Estratto del documento |
==*==

Il mondo aspetta col fiato sospeso il vertice di politica monetaria della Federal Reserve questa settimana, mentre gli investitori restano preoccupati per l’inflazione, non solo negli USA, ma in tutto il mondo.
Il Federal Open Market Committee dovrebbe confermare che terminerà il tapering dei suoi acquisti di bond entro marzo, ma dovrebbe anche segnalare se un aumento dei tassi sia imminente e se ridurrà presto il suo portafoglio di bond.
Mancano indicazioni concrete sulla politica monetaria
Gli economisti ora prevedono che la Fed segnalerà la sua intenzione di cominciare ad alzare i tassi in questo vertice di gennaio e che procederà a farlo nel vertice del 15-16 marzo.
Gli economisti di Goldman Sachs (NYSE:GS) ora prospettano almeno quattro aumenti dei tassi, ma ammettono che ci sono dei rischi al rialzo e che potrebbero esserci aumenti in tutti i vertici di politica monetaria fino a quando il FOMC non ne vedrà l’impatto. La banca centrale statunitense potrebbe annunciare la riduzione del portafoglio di bond a luglio, ma potrebbe anche anticipare la decisione a maggio.

==*==

Elenco dei compiti |
A – Secondo il testo sulla Federal Reserve, entro quando il FOMC dovrebbe terminare il tapering dei suoi acquisti di bond?
B – Trasforma in un breve elenco puntato il paragrafo del testo sulla Federal Reserve che inizia con "Gli economisti di Goldman Sachs", conservandone i fatti principali.
C – Duplica, per favore, la parte del testo sulla Federal Reserve che comincia dalle parole "Mancano indicazioni concrete" e si ferma dopo le parole "del 15-16 marzo.".

Estratti da un dataset
==*==

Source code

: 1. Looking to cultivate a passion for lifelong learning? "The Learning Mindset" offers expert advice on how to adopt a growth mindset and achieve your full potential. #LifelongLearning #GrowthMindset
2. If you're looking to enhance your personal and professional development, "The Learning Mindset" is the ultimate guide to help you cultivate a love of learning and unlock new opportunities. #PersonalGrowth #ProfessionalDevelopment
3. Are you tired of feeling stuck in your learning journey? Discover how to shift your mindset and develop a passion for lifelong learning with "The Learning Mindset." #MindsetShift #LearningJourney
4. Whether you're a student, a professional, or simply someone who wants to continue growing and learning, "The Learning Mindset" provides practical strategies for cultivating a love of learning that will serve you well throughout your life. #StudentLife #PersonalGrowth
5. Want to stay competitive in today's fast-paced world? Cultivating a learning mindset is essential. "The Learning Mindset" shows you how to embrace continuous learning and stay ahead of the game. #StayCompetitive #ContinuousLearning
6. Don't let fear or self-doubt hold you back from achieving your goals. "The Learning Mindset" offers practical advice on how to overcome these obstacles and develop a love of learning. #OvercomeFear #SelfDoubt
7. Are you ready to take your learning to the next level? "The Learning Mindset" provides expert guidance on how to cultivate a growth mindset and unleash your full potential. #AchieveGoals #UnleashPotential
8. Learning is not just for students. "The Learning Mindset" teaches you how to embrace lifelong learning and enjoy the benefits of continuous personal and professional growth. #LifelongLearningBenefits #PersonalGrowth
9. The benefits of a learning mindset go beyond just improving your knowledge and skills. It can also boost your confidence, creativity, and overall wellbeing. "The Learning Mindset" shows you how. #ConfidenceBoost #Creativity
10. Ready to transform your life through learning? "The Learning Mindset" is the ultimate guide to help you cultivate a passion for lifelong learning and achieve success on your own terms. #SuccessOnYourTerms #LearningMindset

==*==

Risposte |
A – Entro marzo.

B –
- Goldman Sachs prevede almeno quattro aumenti dei tassi.
- Gli economisti della banca ammettono rischi al rialzo: potrebbero esserci aumenti in ogni vertice finché il FOMC non ne vedrà l'impatto.
- La Fed potrebbe annunciare la riduzione del portafoglio di bond a luglio o anticiparla a maggio.

C –
Mancano indicazioni concrete sulla politica monetaria
Gli economisti ora prevedono che la Fed segnalerà la sua intenzione di cominciare ad alzare i tassi in questo vertice di gennaio e che procederà a farlo nel vertice del 15-16 marzo.